Y yo, mi estimada Mar. Así va el mundo, y la Asnalfabética con ese minúscula intercalada que ha olvidado su latinidad, ni te cuento. No hay nada que hacer. El pozo negro de La Araña (Internet), que rima con España, todo lo absorbe. ¡Y encima quieren dedicar un grueso pedazo de la tarta de los fondos de rescate, pues rescate son mal que les pese a sus depositarios, a la perniciosa tarea de fomentar la digitalización del país! Mi hijo Akela ya tiene una tableta que no es de chocolate, un esmarfón que gracias a Dios funciona fatal y una consola que no es una mesa arrimada a la pared con fines decorativos, como aún la define la Academia, aunque hace cuatro años bajase, ella también, la guardia, dando cabida en su Diccionario el horrendo neologismo «jugabilidad». 

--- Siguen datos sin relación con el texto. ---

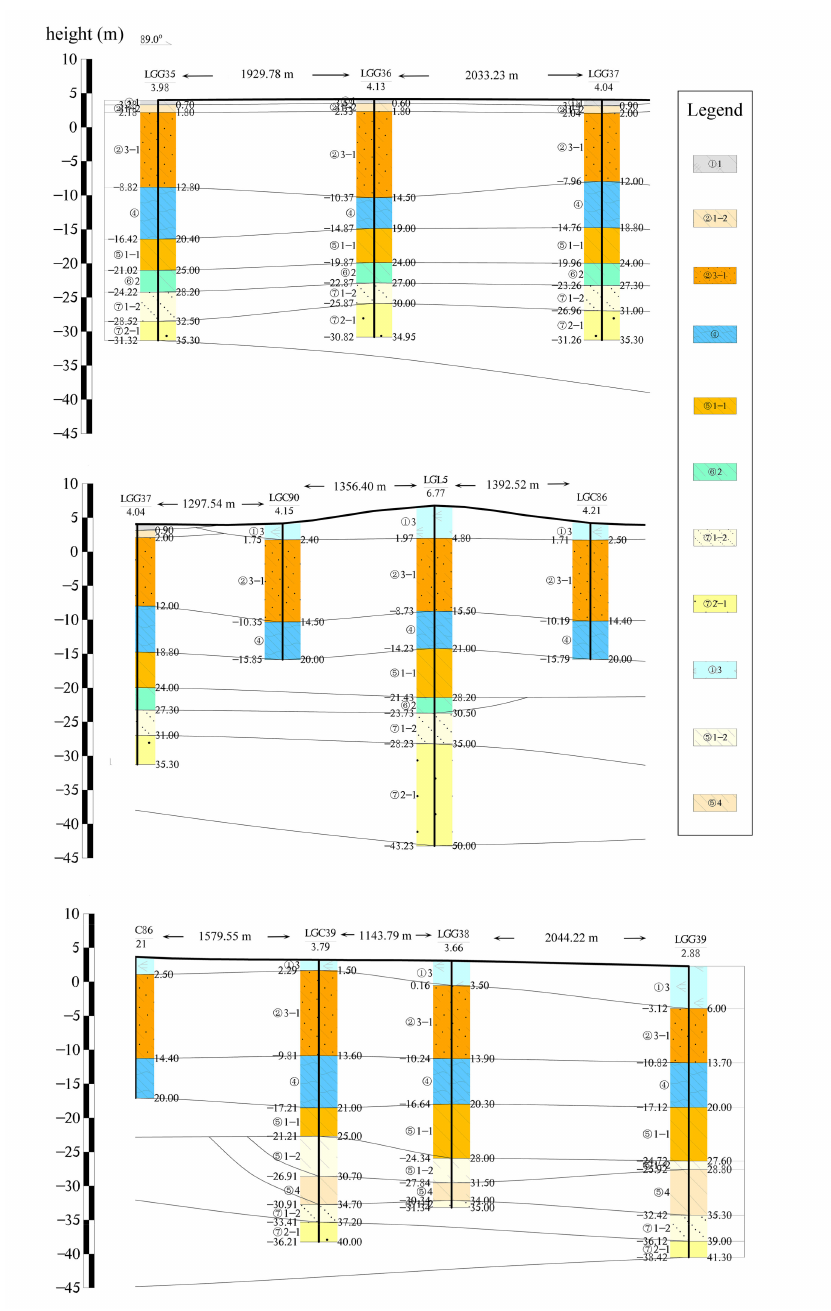
Figure 10. Engineering geologic layers of profile line I-I’. The location of profile line I-I’ is indicated in Figure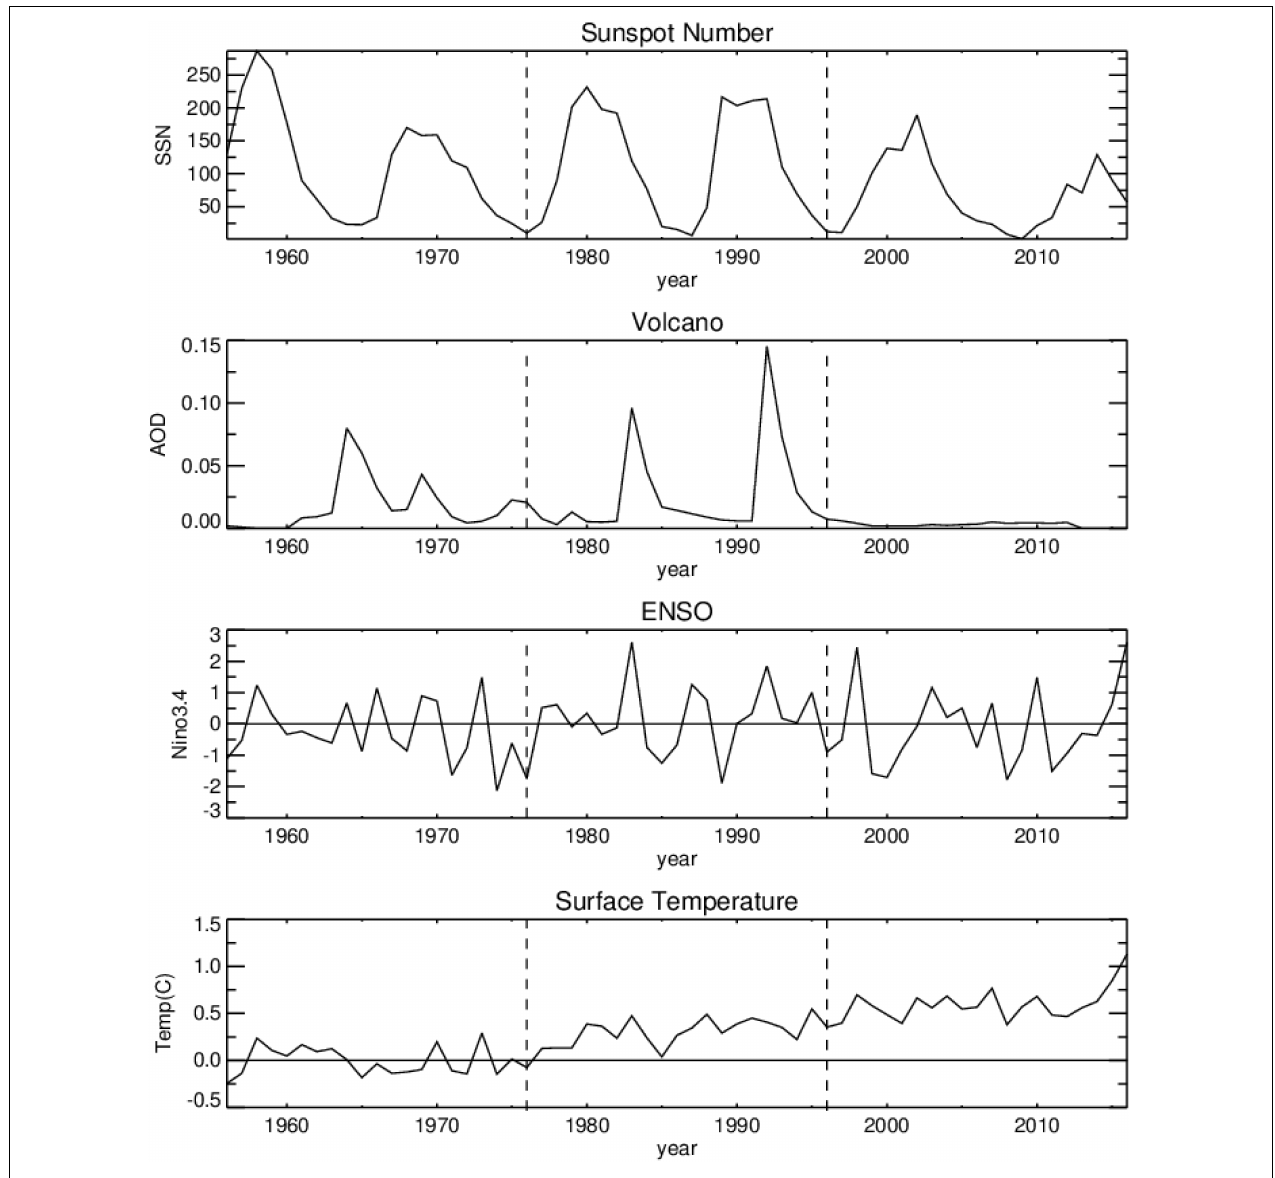
FIGURE 7 | Observed time series of various natural factors (solar cycle variability, volcano and ENSO) and global surface temperature. Solar cycle variability is represented by SSN, volcano by AOD and ENSO by Niño3.4 indices. The period 1976–1996, the time of abrupt global warming is marked by dotted lines. The period exceeding the right dotted lines represent the warming slowdown period. The warming in 2016 is distinct and it is seen linked with the strong El Niño of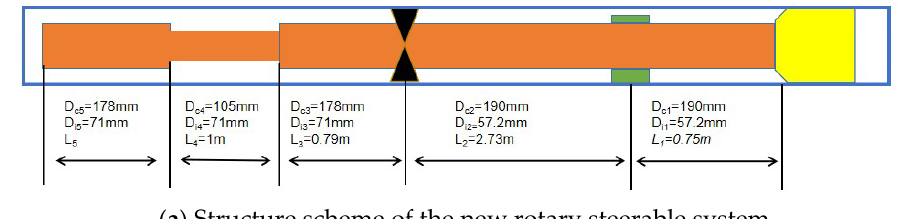
( b ) 45° data plot ( c ) 90° data plot Figure 9. Influence of the length from paranoid mechanism to centralizer (L2) on trajectory control capacity of the tool. 4.5. The Optimal Structure Scheme of the New Rotary Steerable System and the Comparison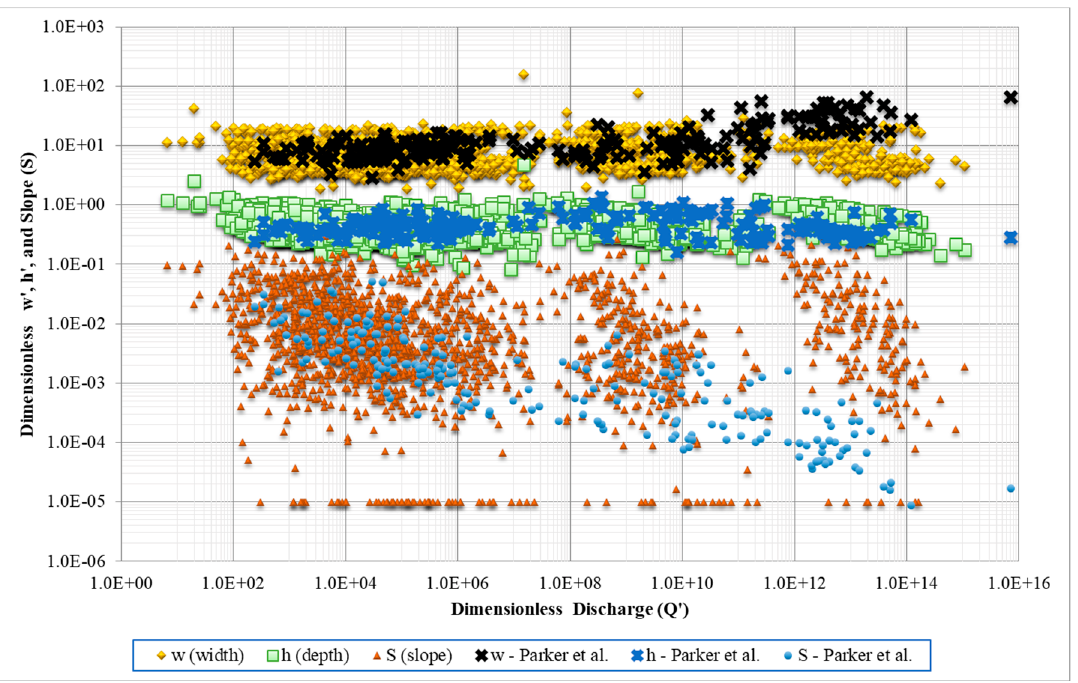
Figure 4. Dimensionless bankfull width, dimensionless bankfull depth, and channel slope plotted as a function of dimensionless bankfull discharge. Bankfull discharge estimated using Simon et al. [46] were overlaid with data points provided by Parker et al. [48].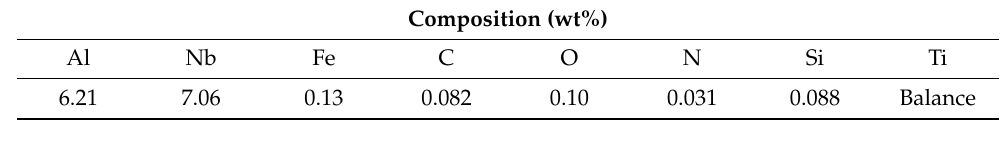
Table 1. Chemical composition of the Ti-6Al-7Nb alloy.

Deberíamos, Mar, ir a confesarnos cualquier día de éstos… «Padre, me acuso de consentir que mi hijo practique juegos peligrosos». La penitencia va a ser de aúpa.

Nota bene – Las negritas y la frase en mayúsculas son responsabilidad de El mundo. Yo, como no soy ni nunca quise ser Umbral, detesto las negritas. Las mayúsculas, según, pero sólo en iniciales. ¡Ah! Y en la ese de tertuliaSnos y de ASnalfabéticos.